Records from a data source:
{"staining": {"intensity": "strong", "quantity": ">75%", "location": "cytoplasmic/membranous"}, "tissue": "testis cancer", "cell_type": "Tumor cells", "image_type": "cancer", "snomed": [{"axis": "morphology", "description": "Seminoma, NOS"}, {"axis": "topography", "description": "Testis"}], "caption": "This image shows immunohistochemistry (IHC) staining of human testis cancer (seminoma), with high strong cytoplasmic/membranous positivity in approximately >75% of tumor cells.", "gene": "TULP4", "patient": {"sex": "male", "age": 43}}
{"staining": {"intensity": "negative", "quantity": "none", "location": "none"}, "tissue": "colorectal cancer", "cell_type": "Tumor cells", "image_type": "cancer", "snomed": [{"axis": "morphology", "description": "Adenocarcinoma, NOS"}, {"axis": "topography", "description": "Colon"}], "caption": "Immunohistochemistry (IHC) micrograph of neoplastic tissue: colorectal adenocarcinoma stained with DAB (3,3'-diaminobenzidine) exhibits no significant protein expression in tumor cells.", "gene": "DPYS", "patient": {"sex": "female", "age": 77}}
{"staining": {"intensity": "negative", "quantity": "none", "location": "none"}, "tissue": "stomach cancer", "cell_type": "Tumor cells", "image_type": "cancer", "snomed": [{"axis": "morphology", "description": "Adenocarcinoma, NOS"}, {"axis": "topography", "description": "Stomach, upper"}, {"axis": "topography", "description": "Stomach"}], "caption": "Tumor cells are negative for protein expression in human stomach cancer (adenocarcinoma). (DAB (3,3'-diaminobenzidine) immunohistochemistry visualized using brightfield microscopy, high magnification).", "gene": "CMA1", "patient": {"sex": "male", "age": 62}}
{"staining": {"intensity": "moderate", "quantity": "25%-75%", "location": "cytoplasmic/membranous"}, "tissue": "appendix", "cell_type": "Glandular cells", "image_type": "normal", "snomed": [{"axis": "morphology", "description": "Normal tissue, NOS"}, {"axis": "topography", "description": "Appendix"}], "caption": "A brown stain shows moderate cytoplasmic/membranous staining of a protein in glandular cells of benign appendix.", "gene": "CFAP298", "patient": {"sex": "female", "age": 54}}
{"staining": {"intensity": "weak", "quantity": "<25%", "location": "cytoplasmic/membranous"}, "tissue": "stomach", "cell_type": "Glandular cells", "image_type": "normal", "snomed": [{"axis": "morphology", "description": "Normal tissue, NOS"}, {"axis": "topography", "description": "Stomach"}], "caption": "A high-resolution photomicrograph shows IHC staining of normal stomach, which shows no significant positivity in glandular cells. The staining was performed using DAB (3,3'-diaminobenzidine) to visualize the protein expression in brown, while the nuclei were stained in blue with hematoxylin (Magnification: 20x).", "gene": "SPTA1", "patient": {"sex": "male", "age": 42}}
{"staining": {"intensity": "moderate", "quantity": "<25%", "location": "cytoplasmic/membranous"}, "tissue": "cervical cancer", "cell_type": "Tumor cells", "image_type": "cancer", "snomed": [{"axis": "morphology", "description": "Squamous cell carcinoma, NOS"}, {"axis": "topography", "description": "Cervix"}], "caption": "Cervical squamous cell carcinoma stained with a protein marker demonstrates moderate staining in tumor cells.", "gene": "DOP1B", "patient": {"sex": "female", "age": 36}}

DIRECTIONS:
When a line of the entries above contains the word "negative", include it in a tally, then give that tally alone.

OUTPUT OF THE EXERCISE:
2